Collected data

.....

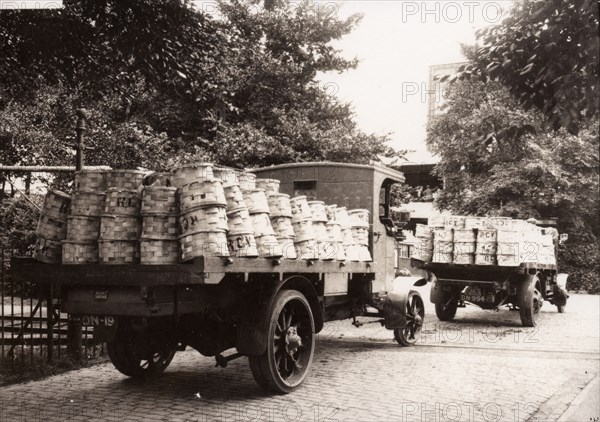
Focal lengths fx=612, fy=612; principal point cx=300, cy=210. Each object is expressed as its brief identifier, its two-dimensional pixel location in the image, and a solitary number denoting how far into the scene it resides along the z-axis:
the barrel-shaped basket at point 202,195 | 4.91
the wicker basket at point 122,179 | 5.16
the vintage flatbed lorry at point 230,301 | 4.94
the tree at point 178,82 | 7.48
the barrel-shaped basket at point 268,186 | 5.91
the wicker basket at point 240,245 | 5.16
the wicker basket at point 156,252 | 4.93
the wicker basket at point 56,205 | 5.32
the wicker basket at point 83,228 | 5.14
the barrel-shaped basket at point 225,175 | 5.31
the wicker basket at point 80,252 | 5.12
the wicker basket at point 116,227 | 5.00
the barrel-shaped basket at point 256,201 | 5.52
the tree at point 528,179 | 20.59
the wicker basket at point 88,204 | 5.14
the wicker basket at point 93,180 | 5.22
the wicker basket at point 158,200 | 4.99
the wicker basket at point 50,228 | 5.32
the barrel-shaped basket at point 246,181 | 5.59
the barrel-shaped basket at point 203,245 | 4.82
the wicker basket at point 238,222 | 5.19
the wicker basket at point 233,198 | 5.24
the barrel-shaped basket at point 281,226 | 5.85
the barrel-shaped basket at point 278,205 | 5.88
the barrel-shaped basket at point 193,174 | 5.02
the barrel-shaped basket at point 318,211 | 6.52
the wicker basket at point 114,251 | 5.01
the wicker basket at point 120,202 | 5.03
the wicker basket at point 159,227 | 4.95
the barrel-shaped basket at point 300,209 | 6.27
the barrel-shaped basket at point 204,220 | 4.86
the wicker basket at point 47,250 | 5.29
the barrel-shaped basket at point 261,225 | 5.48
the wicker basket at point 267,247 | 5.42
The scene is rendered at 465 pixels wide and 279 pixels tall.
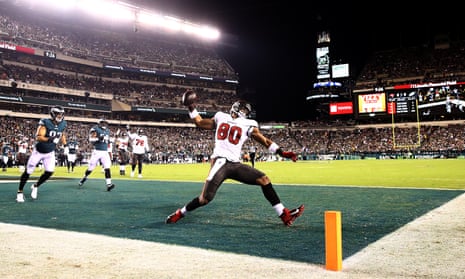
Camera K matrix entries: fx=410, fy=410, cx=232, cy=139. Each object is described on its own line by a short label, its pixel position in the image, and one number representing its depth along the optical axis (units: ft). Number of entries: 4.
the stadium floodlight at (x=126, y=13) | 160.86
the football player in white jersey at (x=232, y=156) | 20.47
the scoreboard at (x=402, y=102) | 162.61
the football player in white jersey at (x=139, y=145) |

.....

How to complete this task
Omit the pictures and set down the records exactly.

Response to the exercise
Focal lengths fx=612, fy=612; principal point cx=300, cy=210. Each object is expressed as its brief identifier, its two-dimensional pixel location in the image, and a solitary number denoting how far into the scene it resides along the z-axis:
the barrel-shaped basket at point 202,195 | 4.91
the wicker basket at point 122,179 | 5.16
the vintage flatbed lorry at point 230,301 | 4.94
the tree at point 178,82 | 7.48
the barrel-shaped basket at point 268,186 | 5.91
the wicker basket at point 240,245 | 5.16
the wicker basket at point 156,252 | 4.93
the wicker basket at point 56,205 | 5.32
the wicker basket at point 83,228 | 5.14
the barrel-shaped basket at point 225,175 | 5.31
the wicker basket at point 80,252 | 5.12
the wicker basket at point 116,227 | 5.00
the barrel-shaped basket at point 256,201 | 5.52
the tree at point 528,179 | 20.59
the wicker basket at point 88,204 | 5.14
the wicker basket at point 93,180 | 5.22
the wicker basket at point 158,200 | 4.99
the wicker basket at point 50,228 | 5.32
the barrel-shaped basket at point 246,181 | 5.59
the barrel-shaped basket at point 203,245 | 4.82
the wicker basket at point 238,222 | 5.19
the wicker basket at point 233,198 | 5.24
the barrel-shaped basket at point 281,226 | 5.85
the barrel-shaped basket at point 278,205 | 5.88
the barrel-shaped basket at point 193,174 | 5.02
the barrel-shaped basket at point 318,211 | 6.52
the wicker basket at point 114,251 | 5.01
the wicker basket at point 120,202 | 5.03
the wicker basket at point 159,227 | 4.95
the barrel-shaped basket at point 300,209 | 6.27
the barrel-shaped basket at point 204,220 | 4.86
the wicker basket at point 47,250 | 5.29
the barrel-shaped basket at point 261,225 | 5.48
the wicker basket at point 267,247 | 5.42
The scene is rendered at 465 pixels wide and 279 pixels tall.
Camera K matrix entries: fx=410, fy=410, cx=232, cy=139. Each object is described on its own line by a short label, its pixel position in the image, and one number representing its depth along the optical axis (units: ft). Number of entries: 4.
the stadium floodlight at (x=126, y=13) | 160.86
the football player in white jersey at (x=232, y=156) | 20.47
the scoreboard at (x=402, y=102) | 162.61
the football player in white jersey at (x=139, y=145) |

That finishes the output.